> **EXCERPT TO READ**
Hello Herb. Thank you very much for your reply. I want to have the cosine for
each a and each b. I'm using code for lucene I found online, which I will post
below.
Hello Uwe. Thank you very much for replying. I am using a class DocVector and
then a class in which i try to compute the similarities from documents that
were indexed in two folders. Here is the code for the two classes.
Could you please help me? What am I doing wrong? Thank you very much!
package NewApp;
import extractout.*;
import java.util.Map;
import org.apache.commons.math3.linear.OpenMapRealVector;
import org.apache.commons.math3.linear.RealVectorFormat;
import org.apache.commons.math3.linear.SparseRealVector;
/**
*
* @author Stefy
*/
class DocVector {
public Map<String,Integer> terms;
public SparseRealVector vector;
public DocVector(Map<String,Integer> terms) {
this.terms = terms;
this.vector = new OpenMapRealVector(terms.size());
}
public void setEntry(String term, int freq) {
if (terms.containsKey(term)) {
int pos = terms.get(term);
vector.setEntry(pos, (double) freq);
}
}
public void normalize() {
double sum = vector.getL1Norm();
vector = (SparseRealVector) vector.mapDivide(sum);
}
@Override
public String toString() {
RealVectorFormat formatter = new RealVectorFormat();
return formatter.format(vector);
}
}
---------------------------------------------------------------------------------------
public class testCosine {
static String in_B = "/local/march_exp/in_B";
static String data_B = "/local/march_exp/B_split100_EN";
static String in_A = "/local/march_exp/in_A";
static String data_A = "/local/march_exp/A_split100_EN";
static File indexDir_B, dataDir_B, indexDir_A, dataDir_A;
static IndexReader reader_A, reader_B;
static Directory dir_B, dir_A;
static int size_B = 23992, size_A = 10995;
private static double getCosineSimilarity(DocVector d1, DocVector d2) {
return (d1.vector.dotProduct(d2.vector))

[Rendered chart images]
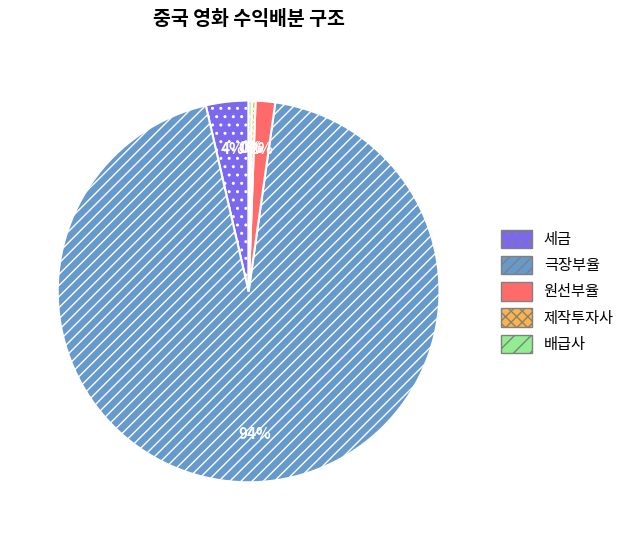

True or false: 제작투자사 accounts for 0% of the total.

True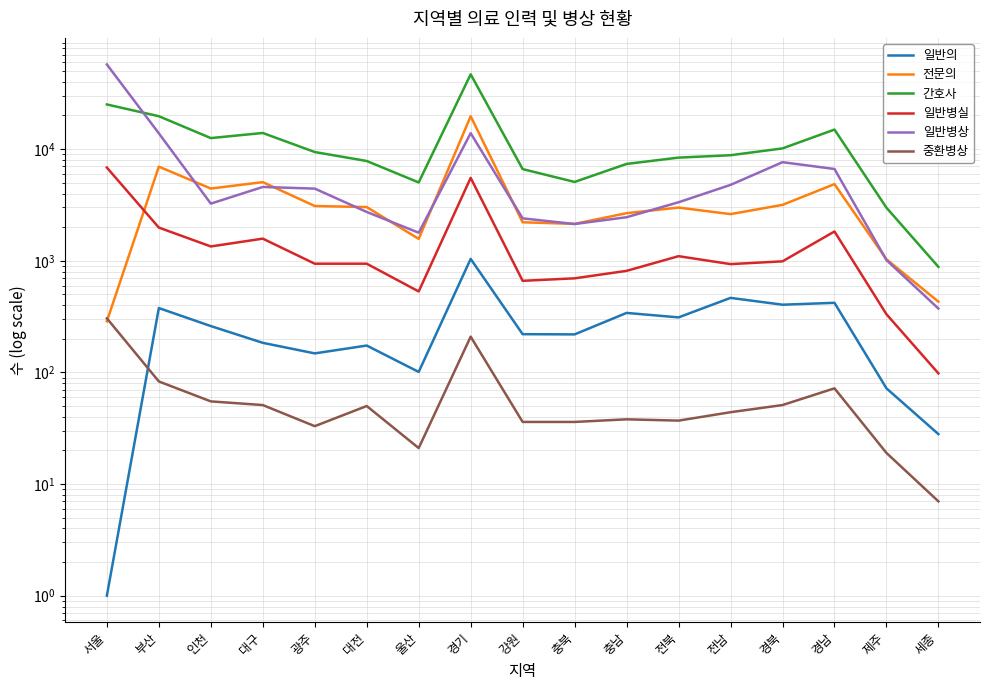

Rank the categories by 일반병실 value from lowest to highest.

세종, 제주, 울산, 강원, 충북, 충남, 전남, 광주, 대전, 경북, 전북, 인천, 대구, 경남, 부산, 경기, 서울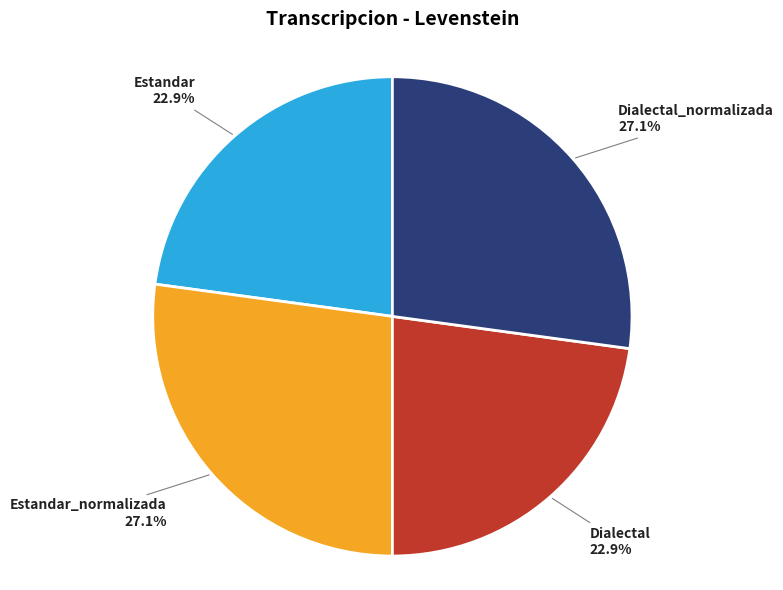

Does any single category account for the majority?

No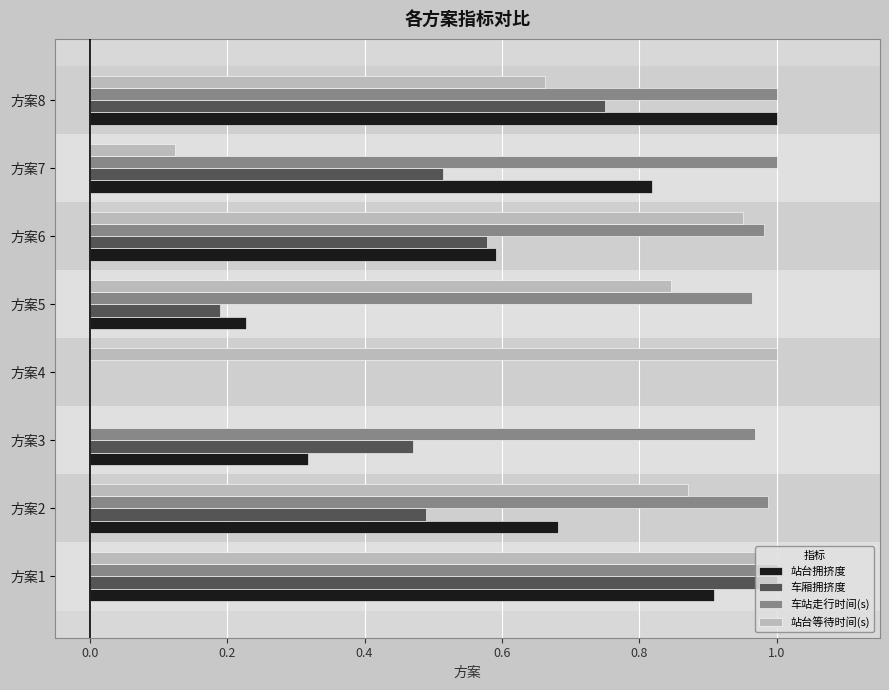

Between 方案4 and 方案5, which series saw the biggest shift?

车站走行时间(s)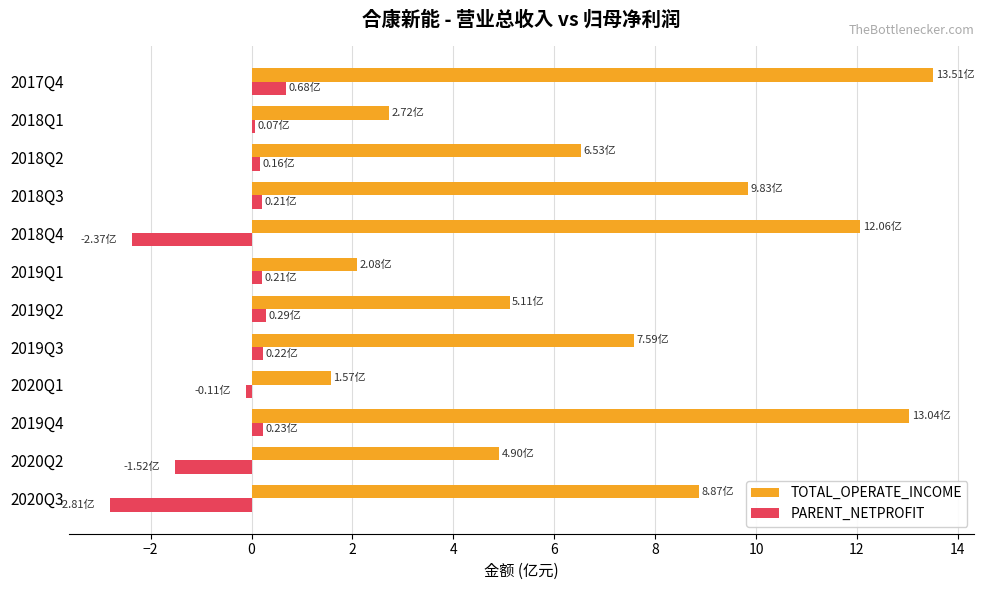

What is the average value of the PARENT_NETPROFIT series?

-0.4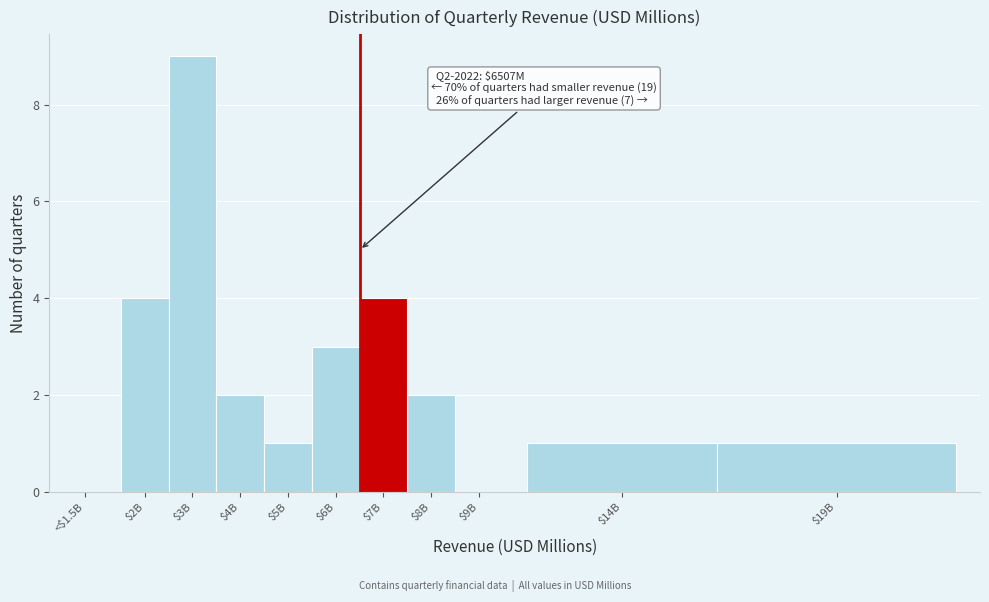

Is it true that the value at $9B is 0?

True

> **ACTIONS TO TAKE**
(a) Copy the Lucene cosine similarity thread word for word, starting at "Hello Herb. Thank" and ending at "you very much!".
(b) In the Lucene cosine similarity thread, which norm does the normalize method of DocVector divide the vector by?
None of the items is needed for this work.

> **EXERCISE RESULTS**
(a)
Hello Herb. Thank you very much for your reply. I want to have the cosine for
each a and each b. I'm using code for lucene I found online, which I will post
below.
Hello Uwe. Thank you very much for replying. I am using a class DocVector and
then a class in which i try to compute the similarities from documents that
were indexed in two folders. Here is the code for the two classes.
Could you please help me? What am I doing wrong? Thank you very much!

(b) The L1 norm, obtained with getL1Norm().